At one point, their calls were greeted by desperate meows and the team looked up to see three cats staring anxiously at them from the roof of a second-story house. Instead of spending valuable time pulling out their equipment, the team backed their vehicle up under the eaves of the building. The cats had probably sought safety from the flooding by climbing on the roof but had been stranded there for over a week once the waters receded. When our responders climbed up to the roof of the truck and reached out for them, the cats leapt eagerly to safety.
A short while later, one of the responder’s whistling was answered by a bird chirping. Our responders followed the sound to a house, which had already been searched by federal teams, meaning all they had to do to gain access was rip open the duct tape on the window. Inside, they found a parakeet in a cage, calling out loudly, as if in relief, at the sight of our team. But when Bill picked up the cage to carry it to the vehicle, he found rabbit droppings underneath. Bill told me he thought, “Now that’s strange. Parakeets don’t poop rabbit droppings.” So the team began a thorough search of the house, quietly checking behind doors and lifting furniture. Finally, they found the pet rabbit crouched under an armchair, and both the rabbit and bird were loaded into the truck.

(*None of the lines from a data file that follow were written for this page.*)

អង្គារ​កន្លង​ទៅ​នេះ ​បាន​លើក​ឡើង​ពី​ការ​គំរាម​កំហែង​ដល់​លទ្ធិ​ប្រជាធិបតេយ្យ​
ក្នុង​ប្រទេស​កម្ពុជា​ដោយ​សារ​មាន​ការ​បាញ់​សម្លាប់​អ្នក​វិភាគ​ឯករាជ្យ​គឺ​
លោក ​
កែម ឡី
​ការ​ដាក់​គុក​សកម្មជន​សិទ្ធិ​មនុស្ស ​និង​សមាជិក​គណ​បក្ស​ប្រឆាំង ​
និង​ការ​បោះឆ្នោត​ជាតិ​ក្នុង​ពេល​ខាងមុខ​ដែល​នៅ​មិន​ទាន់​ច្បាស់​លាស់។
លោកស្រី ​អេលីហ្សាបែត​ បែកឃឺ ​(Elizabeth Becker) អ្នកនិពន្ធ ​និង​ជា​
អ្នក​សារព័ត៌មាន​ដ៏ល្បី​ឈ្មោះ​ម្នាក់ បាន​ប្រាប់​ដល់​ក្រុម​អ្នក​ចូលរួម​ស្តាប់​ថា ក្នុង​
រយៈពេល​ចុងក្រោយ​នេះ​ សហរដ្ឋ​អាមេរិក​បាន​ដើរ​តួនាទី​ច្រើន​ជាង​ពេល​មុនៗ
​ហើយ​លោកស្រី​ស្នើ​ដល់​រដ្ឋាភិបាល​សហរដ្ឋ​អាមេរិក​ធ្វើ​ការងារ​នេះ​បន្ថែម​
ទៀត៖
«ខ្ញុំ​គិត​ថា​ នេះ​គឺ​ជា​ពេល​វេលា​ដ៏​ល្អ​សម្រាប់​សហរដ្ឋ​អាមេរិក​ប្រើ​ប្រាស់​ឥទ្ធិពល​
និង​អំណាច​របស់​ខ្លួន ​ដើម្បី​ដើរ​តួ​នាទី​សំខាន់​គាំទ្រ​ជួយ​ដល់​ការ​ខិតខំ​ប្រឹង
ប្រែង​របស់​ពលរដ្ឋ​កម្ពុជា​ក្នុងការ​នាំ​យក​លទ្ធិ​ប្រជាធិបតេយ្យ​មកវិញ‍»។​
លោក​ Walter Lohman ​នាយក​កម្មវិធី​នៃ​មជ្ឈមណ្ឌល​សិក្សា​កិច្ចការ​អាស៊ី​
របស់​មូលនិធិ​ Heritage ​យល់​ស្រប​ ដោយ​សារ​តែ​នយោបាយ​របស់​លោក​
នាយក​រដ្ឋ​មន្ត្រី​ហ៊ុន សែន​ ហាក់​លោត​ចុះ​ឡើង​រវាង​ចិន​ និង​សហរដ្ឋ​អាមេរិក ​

But work at that house wasn’t done yet. During their search for the rabbit, they discovered an aquarium with a fish and a frog. The fish seemed pretty content, but the poor frog was exhausted. The aquarium had become filled to the brim with flood water, and without being able to climb onto something to rest or escape the smooth-walled container the frog had been forced to swim for days to keep from drowning.
Out on the street again, the team got information from federal emergency personnel that there was a dog in a house down the street that was in a very bad state. What our responders found at the address was a devastated house, its floor coated in several inches of mud and mold. When they entered, they immediately spotted the dog -- a schnauzer that stood frozen on the couch. As if shell-shocked, the dog didn’t respond to having strangers in his house or even seem to notice them at all. He just stood where he was, staring into space. The team got him into a crate to be brought back to the shelter.